Have a wonderful Fourth of July and a good new start in your new life. I appreciate everything you write about and had feared you were just G O N E. Hugs and cheers
Ah, yes, laws of physics, what goes up must come down, seems simple enough…
Agreed. A few years ago, living in the middle of the city (where fireworks are also banned) I ended up calling the cops on my neighbors who insisted on setting off fireworks IN THE MIDDLE OF THE STREET. This is a city neighborhood, where the houses are much to close together and all the cars are parked on the street. After 20 minutes, they finally hit my car and I’d had enough.
Idiots.
Even though we’re pretty rural out here, the subdivision is more suburban-like.
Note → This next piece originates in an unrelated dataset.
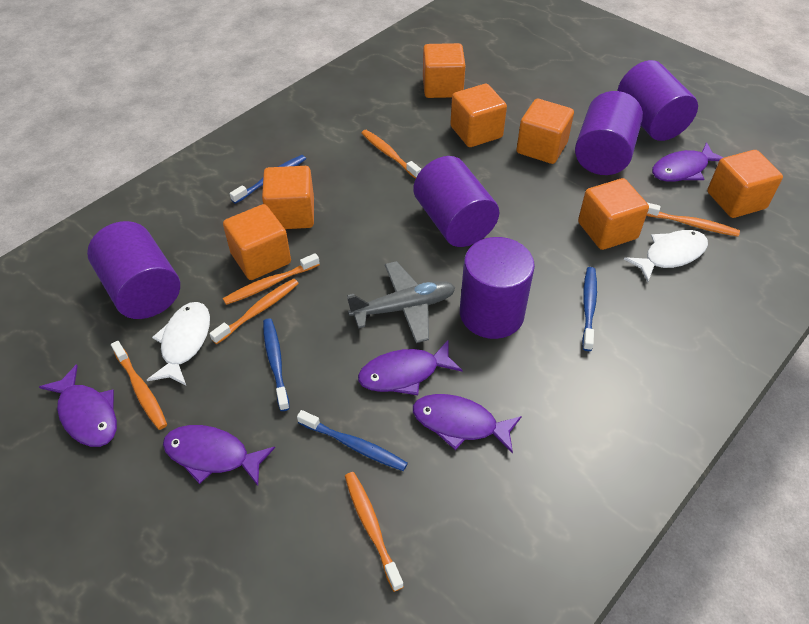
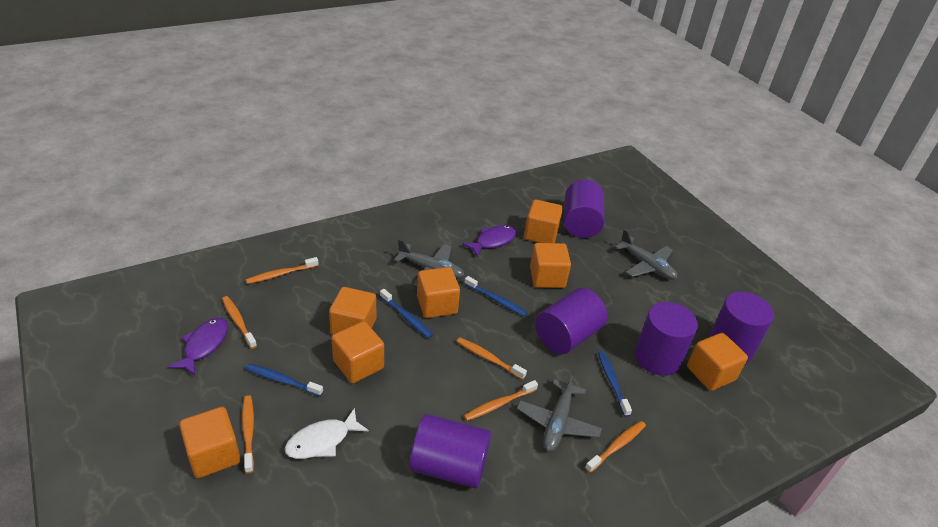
grey plane: [347,261,456,343] = 1 -> [394,239,464,286] [517,371,602,452] [615,229,677,280] = 3
purple fish: [39,364,117,447] [163,425,275,486] [358,340,463,395] [413,394,522,454] [652,142,724,182] = 5 -> [168,318,228,376] [462,225,517,257] = 2
white fish: [147,302,210,386] [624,230,708,282] = 2 -> [285,408,369,459] = 1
For instance, all the yards are the size of postage stamps. OccDoc would have a heart attack if anything hit his car! We’ll have to keep the garage closed tonight! Enjoy the silence of a banned fireworks for me.
I agree with you, but my mom can also tell you just how scared I was of fireworks (even professional ones) as a child. She had to hold her hands over my ears. I don’t see the point of driveway fireworks either; I have better things to waste my money on.
Seriously, there are way better things to waste money on! Like shoes!
Hope you both have a wonderful 4th of July!
Have a fabulous 4th, too!
Oy! I do agree with you Michelle. I like the professional displays best. When I was stationed in Germany, Dec 31, 1999, I lived on the economy and the natives were setting off the fireworks in the streets. A few times I had the explosions land on my balcony. Not Fun!
Last night the local drunken idiots in my neighborhood started in with their displays. Really? Come on folks now! Its after fricken midnight and I don’t want to be hearing your obnoxious explosions. I hear the bombing range all the time since I live on post…that I can sleep through. Fireworks, done by the drunken, are an annoyance. Tomorrow is the last legal day for them here.
Redneck fireworks annoy the crap out of me! Maybe it’s because I grew up in city limits that banned home fireworks (CA wildfires, anyone?), but it always seemed a little hillbilly to me. And you know, I susceptible to advertising- those billboards of a raised hand wishing you a happy 4th with only 4 fingers? Yep, worked.
Enjoy the pro’s- they’re always the best anyways
Definitely one bonus to living in the middle of the desert–no fireworks allowed unless it/s at an officially sanctioned event. This will probably be the quietest fourth my family has experienced yet! Here’s hoping you make it through the hillbilly fireworks show[s] unscathed!
That’s the thing – we live in the desert, too! The fireworks went on well past one last night. I’m so happy I have to work this morning.